Four members of the right-wing extremist organization the Oath Keepers were convicted of seditious conspiracy for their role in the January 6, 2021 insurrection in Washington DC’s federal court on Monday.

Jurors believed federal prosecutors, who described Roberto Minuta, Joseph Hackett, David Moerschel and Edward Vallejo as armed and dangerous traitors. The jurors didn’t buy the defendants’ attorneys who portrayed them as hapless and stumbling amid the chaos.

“They claimed to wrap themselves in the Constitution, but they trampled it,” prosecutor Jeffrey Nestler had said in closing arguments. “They ignored the will of the people,” he said, but “had the audacity to claim to be oath-keepers.”

Seditious conspiracy is defined as attempting to “overthrow, put down or to destroy by force the government of the United States.” It has been rarely prosecuted until this past year.

On November 29, Oath Keepers founder Stewart Rhodes and the the head of the Florida chapter of the extremist organization Kelly Meggs were both found guilty of seditious conspiracy for their roles in the January 6 insurrection. Upon sentencing, they could each face up to 20 years in federal prison.

In October Jeremy Bertino, the former leader of another extremist group, the Proud Boys, pled guilty to seditious conspiracy for his connections to the January 6 insurrection, and on January 12 of this year the seditious conspiracy trial of current Proud Boys chairman Henry “Enrique” Tarrio and four other leaders began related to the roles they played in the January 6 insurrection.
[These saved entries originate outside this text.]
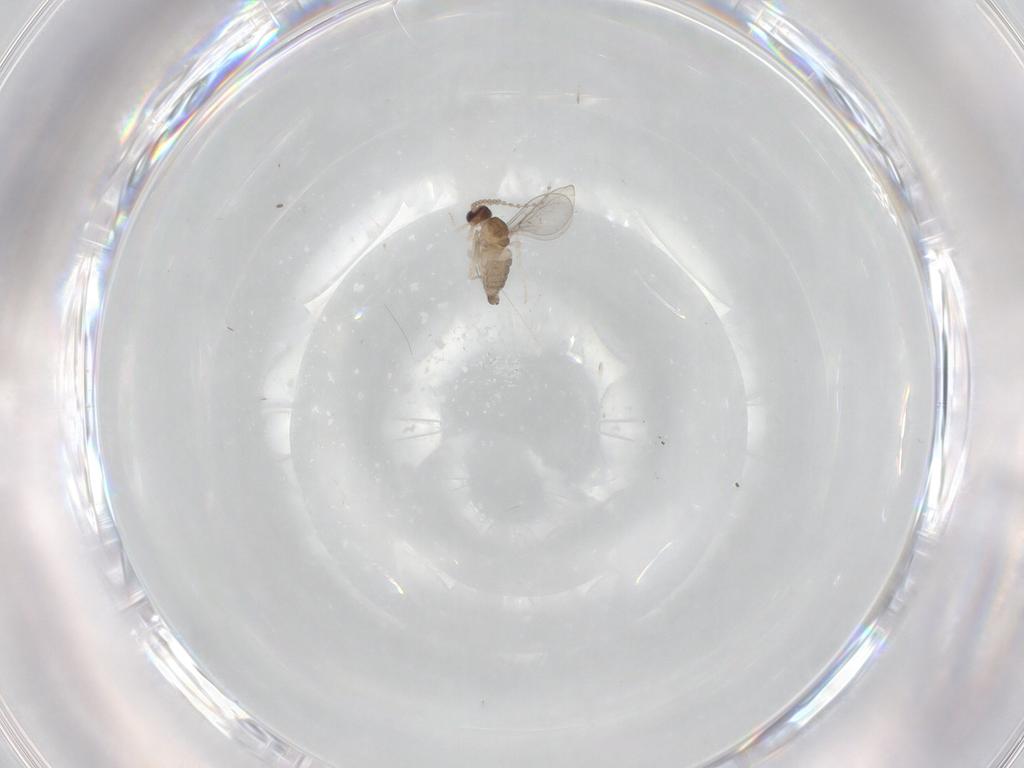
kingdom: Animalia
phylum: Arthropoda
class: Insecta
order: Diptera
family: Cecidomyiidae
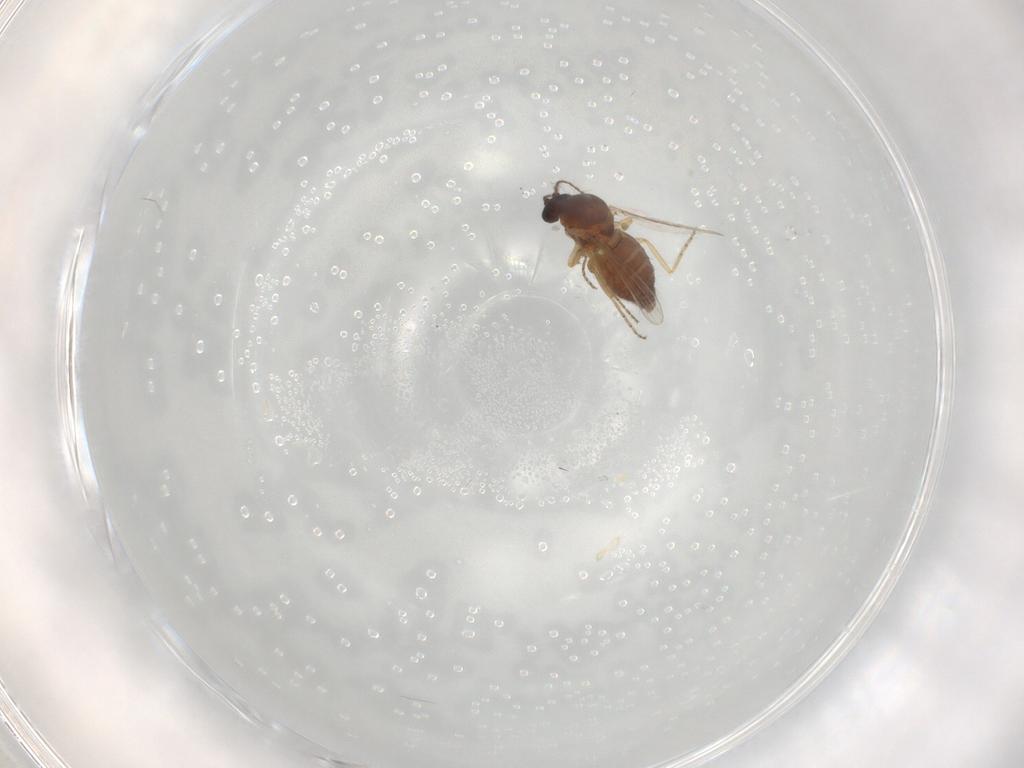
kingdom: Animalia
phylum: Arthropoda
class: Insecta
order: Diptera
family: Ceratopogonidae
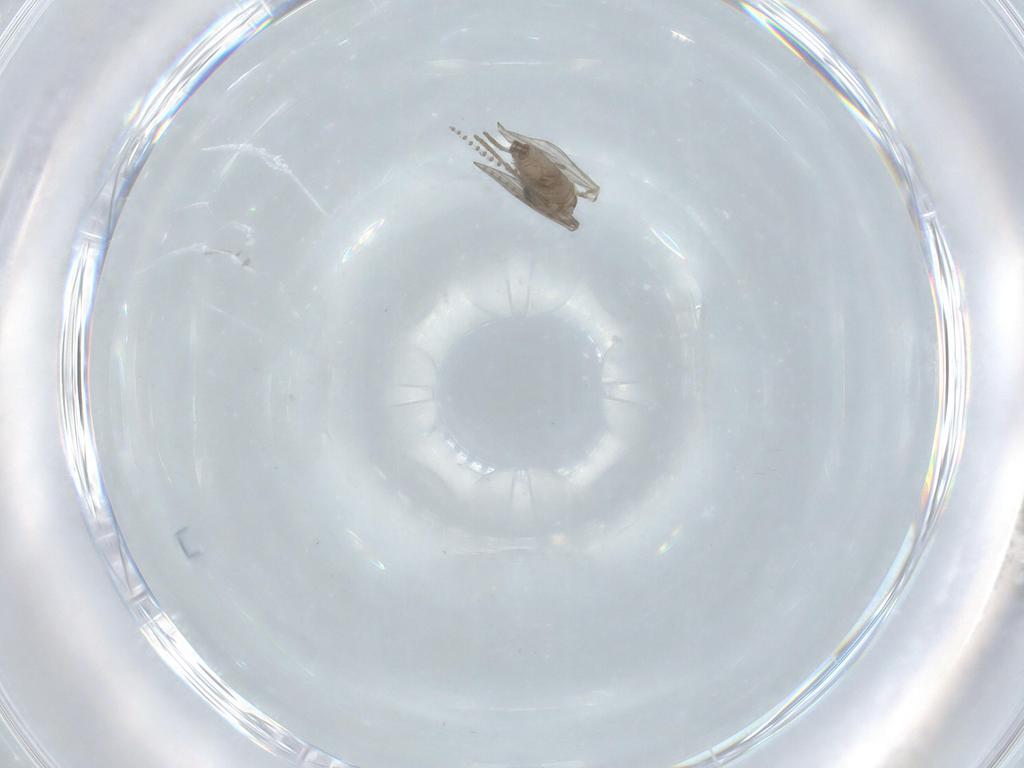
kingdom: Animalia
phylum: Arthropoda
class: Insecta
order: Diptera
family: Psychodidae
Altogether, a total of just 14 of the nearly 1,000 people criminally charged so far for their actions related to January 6 have been charged with seditious conspiracy. 

Hackett and Moerschel traveled to DC from Florida with Meggs and followed him into the Capitol at 2:38pm on January 6. Minuta was in a separate Oath Keeper group providing security for then-President Trump associate Roger Stone that morning. Stone refused to leave his hotel because the Oath Keepers could not guarantee him access to the stage where Trump spoke, according to the testimony. 

When the riot started, Minuta and the others left Stone and rode hotel golf carts over to the Capitol. They entered the Capitol around 3:15pm and were pushed out a few minutes later, but not before Minuta shouted at officers, “This is our Capitol!”

Vallejo came with friends from Arizona. Surveillance video of January 6 shows that, after trying to recall where he’d parked his truck, he went back to the Ballston Comfort Inn where the Oath Keepers had stashed their guns. During the riot he repeatedly texted offers to come in as a “Quick Reaction Force.”  The next morning he returned to the Capitol to “probe the defense line,” but he got no response either time.

In addition to the seditious conspiracy charges, the four were also found guilty of conspiracy to obstruct an official proceeding, obstruction of an official proceeding and aiding and abetting, as well as conspiracy to prevent a member of Congress from discharging their official duties.

Hackett was further found guilty of tampering with documents or proceedings. And Hackett and Moerschel were both found not guilty of destruction of government property. 

Minuta and Moerschel were found not guilty of tampering with documents or proceedings.

Four people died during the violence that ensued on January 6, and five police officers died afterwards. Another 140 or so officers were injured, and the Capitol sustained millions of dollars in damage.